Today, OpenAI released its first threat report, detailing how actors from Russia, Iran, China, and Israel have attempted to use its technology for foreign influence operations across the globe. The report named five different networks that OpenAI identified and shut down between 2023 and 2024. In the report, OpenAI reveals that established networks like Russia’s Doppleganger and China’s Spamoflauge are experimenting with how to use generative AI to automate their operations. They’re also not very good at it.
And while it’s a modest relief that these actors haven’t mastered generative AI to become unstoppable forces for disinformation, it’s clear that they’re experimenting, and that alone should be worrying.
The OpenAI report reveals that influence campaigns are running up against the limits of generative AI, which doesn’t reliably produce good copy or code. It struggles with idioms— which make language sound more reliably human and personal—and also sometimes with basic grammar (so much so that OpenAI named one network “Bad Grammar.”) The Bad Grammar network was so sloppy that it once revealed its true identity: “As an AI language model, I am here to assist and provide the desired comment,” it posted.

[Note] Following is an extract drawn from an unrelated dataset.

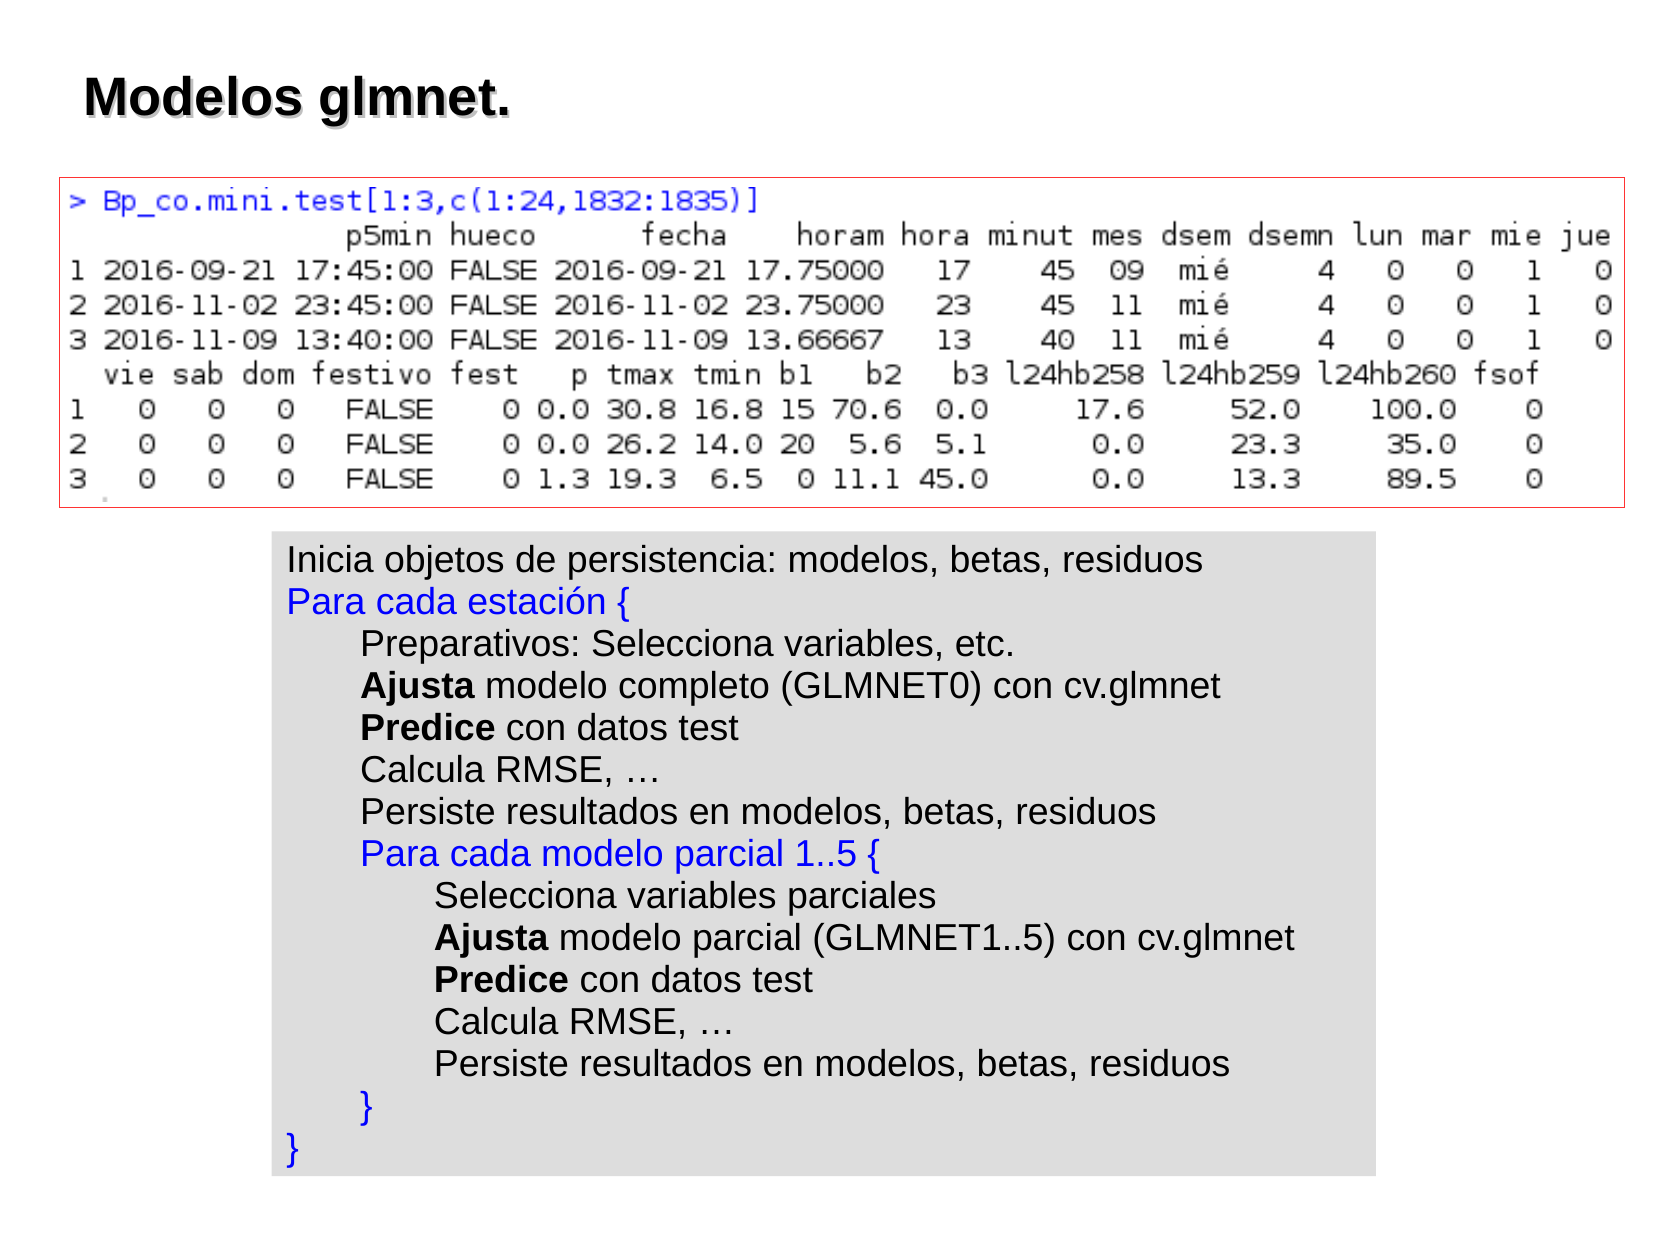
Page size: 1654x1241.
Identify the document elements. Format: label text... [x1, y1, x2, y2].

picture [60, 187, 1624, 502]
text_box Inicia objetos de persistencia: modelos, betas, residuos Para cada estación { Preparativos: Selecciona variables, etc. Ajusta modelo completo (GLMNET0) con cv.glmnet Predice con datos test Calcula RMSE, … Persiste resultados en modelos, betas, residuos Para cada modelo parcial 1..5 { Selecciona variables parciales Ajusta modelo parcial (GLMNET1..5) con cv.glmnet Predice con datos test Calcula RMSE, … Persiste resultados en modelos, betas, residuos } } [271, 531, 1376, 1177]
text_box Modelos glmnet. [68, 59, 934, 136]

One network leveraged ChatGPT to fix code that was intended to automate posts on Telegram, a chatting application which is popular among extremists and influence networks. This sometimes worked as planned, but occasionally resulted in the same account posting as multiple characters, disclosing the manipulation.
In certain scenarios, ChatGPT was employed to create code and content for websites and social media platforms. For example, Spamoflauge used ChatGPT to resolve errors in code that was aimed at developing a WordPress website. This website published narratives attacking individuals of the Chinese diaspora who criticized China’s government.
The report states that the AI-produced content was not successful in reaching the mainstream from the influence networks, even on popular platforms such as X, Facebook, or Instagram. This observation was common across campaigns conducted by an Israeli firm apparently operating on a contract basis, with the content varying from anti-Qatar to anti-BJP, the Hindu nationalist party currently ruling the Indian government.
Overall, the report portrays an image of several fairly unsuccessful campaigns with simplified propaganda. This appears to soothe concerns that many experts have previously raised about this new technology’s potential to disseminate inaccurate or misleading information, especially during a pivotal election year.
But influence campaigns on social media often innovate over time to avoid detection, learning the platforms and their tools, sometimes better than the employees of the platforms themselves. While these initial campaigns may be small or ineffective they appear to be still in the experimental stage, says Jessica Walton, a researcher with the CyberPeace Institute who has studied Doppleganger’s use of generative AI.
In her research, the network would use real-seeming Facebook profiles to post articles, often around divisive political topics. “The actual articles are written by generative AI,” she says. “And mostly what they’re trying to do is see what will fly, what Meta’s algorithms will and won’t be able to catch.”
In other words, expect them only to get better from here.